==== Extracted text ====

And being placed in a situation of great and perplexing difficulty he began to rage, and simultaneously, with the change of his disposition for the worse, he also altered everything which had existed before, beginning with his nearest friends and his most habitual customs; for he began to suspect and to drive from him those who were well affected to him, and who were most sincerely his friends, and he reconciled himself to those who were originally his declared enemies, and he used them as advisers under all circumstances;

but they, for they persisted in their ill-will, being reconciled with him only in words and in appearance, but in their actions and in their hearts they bore him incurable enmity, and though only pretending a genuine friendship towards him, like actors in a theatre, they drew him over wholly to their side; and so the governor became a subject, and the subjects became the governor, advancing the most unprofitable opinions, and immediately confirming and insisting upon them;

for they became executors of all the plans which they had devised, treating him like a mute person on the stage, as one who was only, by way of making up the show, inscribed with the title of authority, being themselves a lot of Dionysiuses, demagogues, and of Lampos, a pack of cavillers and word-splitters; and of Isidoruses, sowers of sedition, busy-bodies, devisers of evil, troublers of the state; for this is the name which has, at last, been given to them.

====

**Written task a**
Copy the passage about the governor who turned against his friends, word for word, from beginning to end.

==== Raw data ====

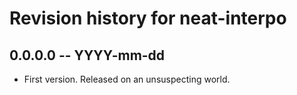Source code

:# Revision history for neat-interpo

## 0.0.0.0 -- YYYY-mm-dd

* First version. Released on an unsuspecting world.
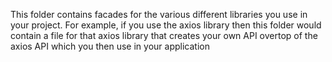 This folder contains facades for the various different libraries you use in your project. For example, if you use the axios library then this folder would contain a file for that axios library that creates your own API overtop of the axios API which you then use in your application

====

**Written task b**
In the stretch of the rows from their start through the line containing "## 0.0.0.0 -- YYYY-mm-dd", swap "Revision history" for "Changelog" and give those lines again with nothing else altered. Leave the pictures out of your answer.

**Task solution a**
And being placed in a situation of great and perplexing difficulty he began to rage, and simultaneously, with the change of his disposition for the worse, he also altered everything which had existed before, beginning with his nearest friends and his most habitual customs; for he began to suspect and to drive from him those who were well affected to him, and who were most sincerely his friends, and he reconciled himself to those who were originally his declared enemies, and he used them as advisers under all circumstances;

but they, for they persisted in their ill-will, being reconciled with him only in words and in appearance, but in their actions and in their hearts they bore him incurable enmity, and though only pretending a genuine friendship towards him, like actors in a theatre, they drew him over wholly to their side; and so the governor became a subject, and the subjects became the governor, advancing the most unprofitable opinions, and immediately confirming and insisting upon them;

for they became executors of all the plans which they had devised, treating him like a mute person on the stage, as one who was only, by way of making up the show, inscribed with the title of authority, being themselves a lot of Dionysiuses, demagogues, and of Lampos, a pack of cavillers and word-splitters; and of Isidoruses, sowers of sedition, busy-bodies, devisers of evil, troublers of the state; for this is the name which has, at last, been given to them.

**Task solution b**
Source code

:# Changelog for neat-interpo

## 0.0.0.0 -- YYYY-mm-dd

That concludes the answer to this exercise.